>>>>

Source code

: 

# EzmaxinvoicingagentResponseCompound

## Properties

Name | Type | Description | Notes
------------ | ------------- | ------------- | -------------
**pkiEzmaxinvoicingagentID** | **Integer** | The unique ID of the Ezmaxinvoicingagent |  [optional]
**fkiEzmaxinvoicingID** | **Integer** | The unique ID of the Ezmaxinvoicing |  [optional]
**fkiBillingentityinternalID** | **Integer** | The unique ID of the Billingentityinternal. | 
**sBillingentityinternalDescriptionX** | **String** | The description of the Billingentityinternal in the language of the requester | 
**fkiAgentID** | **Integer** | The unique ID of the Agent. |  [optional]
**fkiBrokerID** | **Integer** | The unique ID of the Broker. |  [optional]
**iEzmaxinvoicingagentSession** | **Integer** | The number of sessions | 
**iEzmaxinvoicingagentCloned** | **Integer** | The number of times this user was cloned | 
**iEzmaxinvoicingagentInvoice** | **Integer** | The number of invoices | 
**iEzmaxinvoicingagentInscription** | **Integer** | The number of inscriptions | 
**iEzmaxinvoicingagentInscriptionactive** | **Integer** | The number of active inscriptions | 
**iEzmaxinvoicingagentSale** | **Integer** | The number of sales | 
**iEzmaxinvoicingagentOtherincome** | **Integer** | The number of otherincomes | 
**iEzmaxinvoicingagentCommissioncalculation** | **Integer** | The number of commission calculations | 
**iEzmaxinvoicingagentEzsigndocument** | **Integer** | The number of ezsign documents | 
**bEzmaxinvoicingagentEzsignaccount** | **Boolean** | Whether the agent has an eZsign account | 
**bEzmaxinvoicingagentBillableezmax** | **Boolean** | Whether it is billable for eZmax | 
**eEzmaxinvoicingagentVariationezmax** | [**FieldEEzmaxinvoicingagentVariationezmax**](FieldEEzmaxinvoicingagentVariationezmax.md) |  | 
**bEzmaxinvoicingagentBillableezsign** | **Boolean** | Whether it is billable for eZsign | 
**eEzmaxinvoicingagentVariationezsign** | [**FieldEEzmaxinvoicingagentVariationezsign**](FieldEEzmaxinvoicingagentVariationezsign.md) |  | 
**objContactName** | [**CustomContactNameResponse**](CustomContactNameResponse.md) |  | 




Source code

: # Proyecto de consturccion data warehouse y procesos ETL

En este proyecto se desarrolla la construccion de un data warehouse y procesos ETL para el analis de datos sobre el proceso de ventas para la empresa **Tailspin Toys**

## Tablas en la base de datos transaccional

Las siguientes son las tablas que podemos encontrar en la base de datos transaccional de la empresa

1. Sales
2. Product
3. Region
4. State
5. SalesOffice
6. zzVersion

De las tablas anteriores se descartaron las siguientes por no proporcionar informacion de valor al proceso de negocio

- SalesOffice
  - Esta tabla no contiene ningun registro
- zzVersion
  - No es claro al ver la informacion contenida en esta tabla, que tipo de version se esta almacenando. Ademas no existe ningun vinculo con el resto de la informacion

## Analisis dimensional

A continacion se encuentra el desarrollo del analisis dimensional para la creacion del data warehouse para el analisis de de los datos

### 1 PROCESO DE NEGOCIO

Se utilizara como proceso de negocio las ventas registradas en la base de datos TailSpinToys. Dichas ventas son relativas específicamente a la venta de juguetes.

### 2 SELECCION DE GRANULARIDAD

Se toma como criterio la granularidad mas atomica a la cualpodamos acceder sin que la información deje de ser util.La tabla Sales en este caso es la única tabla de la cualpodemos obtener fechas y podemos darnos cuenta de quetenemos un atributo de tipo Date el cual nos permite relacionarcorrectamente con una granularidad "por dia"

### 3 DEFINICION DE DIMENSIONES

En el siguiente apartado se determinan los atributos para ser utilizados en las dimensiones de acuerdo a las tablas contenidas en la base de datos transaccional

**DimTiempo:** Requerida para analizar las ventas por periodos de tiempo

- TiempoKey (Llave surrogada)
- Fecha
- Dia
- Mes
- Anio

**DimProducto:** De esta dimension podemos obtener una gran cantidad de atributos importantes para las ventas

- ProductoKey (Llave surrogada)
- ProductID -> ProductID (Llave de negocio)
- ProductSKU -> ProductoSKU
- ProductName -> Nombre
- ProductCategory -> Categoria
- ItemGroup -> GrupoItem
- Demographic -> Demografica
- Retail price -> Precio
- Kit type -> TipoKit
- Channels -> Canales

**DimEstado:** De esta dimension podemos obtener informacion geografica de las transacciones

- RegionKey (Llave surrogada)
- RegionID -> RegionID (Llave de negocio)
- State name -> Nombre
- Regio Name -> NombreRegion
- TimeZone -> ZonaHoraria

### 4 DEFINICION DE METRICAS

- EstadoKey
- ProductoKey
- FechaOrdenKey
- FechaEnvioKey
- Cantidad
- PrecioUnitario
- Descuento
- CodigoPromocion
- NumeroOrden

<<<<

- **Task directions**: Would you copy out all the entries above without changing a single character?

- **Your response**:
Source code

: 

# EzmaxinvoicingagentResponseCompound

## Properties

Name | Type | Description | Notes
------------ | ------------- | ------------- | -------------
**pkiEzmaxinvoicingagentID** | **Integer** | The unique ID of the Ezmaxinvoicingagent |  [optional]
**fkiEzmaxinvoicingID** | **Integer** | The unique ID of the Ezmaxinvoicing |  [optional]
**fkiBillingentityinternalID** | **Integer** | The unique ID of the Billingentityinternal. | 
**sBillingentityinternalDescriptionX** | **String** | The description of the Billingentityinternal in the language of the requester | 
**fkiAgentID** | **Integer** | The unique ID of the Agent. |  [optional]
**fkiBrokerID** | **Integer** | The unique ID of the Broker. |  [optional]
**iEzmaxinvoicingagentSession** | **Integer** | The number of sessions | 
**iEzmaxinvoicingagentCloned** | **Integer** | The number of times this user was cloned | 
**iEzmaxinvoicingagentInvoice** | **Integer** | The number of invoices | 
**iEzmaxinvoicingagentInscription** | **Integer** | The number of inscriptions | 
**iEzmaxinvoicingagentInscriptionactive** | **Integer** | The number of active inscriptions | 
**iEzmaxinvoicingagentSale** | **Integer** | The number of sales | 
**iEzmaxinvoicingagentOtherincome** | **Integer** | The number of otherincomes | 
**iEzmaxinvoicingagentCommissioncalculation** | **Integer** | The number of commission calculations | 
**iEzmaxinvoicingagentEzsigndocument** | **Integer** | The number of ezsign documents | 
**bEzmaxinvoicingagentEzsignaccount** | **Boolean** | Whether the agent has an eZsign account | 
**bEzmaxinvoicingagentBillableezmax** | **Boolean** | Whether it is billable for eZmax | 
**eEzmaxinvoicingagentVariationezmax** | [**FieldEEzmaxinvoicingagentVariationezmax**](FieldEEzmaxinvoicingagentVariationezmax.md) |  | 
**bEzmaxinvoicingagentBillableezsign** | **Boolean** | Whether it is billable for eZsign | 
**eEzmaxinvoicingagentVariationezsign** | [**FieldEEzmaxinvoicingagentVariationezsign**](FieldEEzmaxinvoicingagentVariationezsign.md) |  | 
**objContactName** | [**CustomContactNameResponse**](CustomContactNameResponse.md) |  | 




Source code

: # Proyecto de consturccion data warehouse y procesos ETL

En este proyecto se desarrolla la construccion de un data warehouse y procesos ETL para el analis de datos sobre el proceso de ventas para la empresa **Tailspin Toys**

## Tablas en la base de datos transaccional

Las siguientes son las tablas que podemos encontrar en la base de datos transaccional de la empresa

1. Sales
2. Product
3. Region
4. State
5. SalesOffice
6. zzVersion

De las tablas anteriores se descartaron las siguientes por no proporcionar informacion de valor al proceso de negocio

- SalesOffice
  - Esta tabla no contiene ningun registro
- zzVersion
  - No es claro al ver la informacion contenida en esta tabla, que tipo de version se esta almacenando. Ademas no existe ningun vinculo con el resto de la informacion

## Analisis dimensional

A continacion se encuentra el desarrollo del analisis dimensional para la creacion del data warehouse para el analisis de de los datos

### 1 PROCESO DE NEGOCIO

Se utilizara como proceso de negocio las ventas registradas en la base de datos TailSpinToys. Dichas ventas son relativas específicamente a la venta de juguetes.

### 2 SELECCION DE GRANULARIDAD

Se toma como criterio la granularidad mas atomica a la cualpodamos acceder sin que la información deje de ser util.La tabla Sales en este caso es la única tabla de la cualpodemos obtener fechas y podemos darnos cuenta de quetenemos un atributo de tipo Date el cual nos permite relacionarcorrectamente con una granularidad "por dia"

### 3 DEFINICION DE DIMENSIONES

En el siguiente apartado se determinan los atributos para ser utilizados en las dimensiones de acuerdo a las tablas contenidas en la base de datos transaccional

**DimTiempo:** Requerida para analizar las ventas por periodos de tiempo

- TiempoKey (Llave surrogada)
- Fecha
- Dia
- Mes
- Anio

**DimProducto:** De esta dimension podemos obtener una gran cantidad de atributos importantes para las ventas

- ProductoKey (Llave surrogada)
- ProductID -> ProductID (Llave de negocio)
- ProductSKU -> ProductoSKU
- ProductName -> Nombre
- ProductCategory -> Categoria
- ItemGroup -> GrupoItem
- Demographic -> Demografica
- Retail price -> Precio
- Kit type -> TipoKit
- Channels -> Canales

**DimEstado:** De esta dimension podemos obtener informacion geografica de las transacciones

- RegionKey (Llave surrogada)
- RegionID -> RegionID (Llave de negocio)
- State name -> Nombre
- Regio Name -> NombreRegion
- TimeZone -> ZonaHoraria

### 4 DEFINICION DE METRICAS

- EstadoKey
- ProductoKey
- FechaOrdenKey
- FechaEnvioKey
- Cantidad
- PrecioUnitario
- Descuento
- CodigoPromocion
- NumeroOrden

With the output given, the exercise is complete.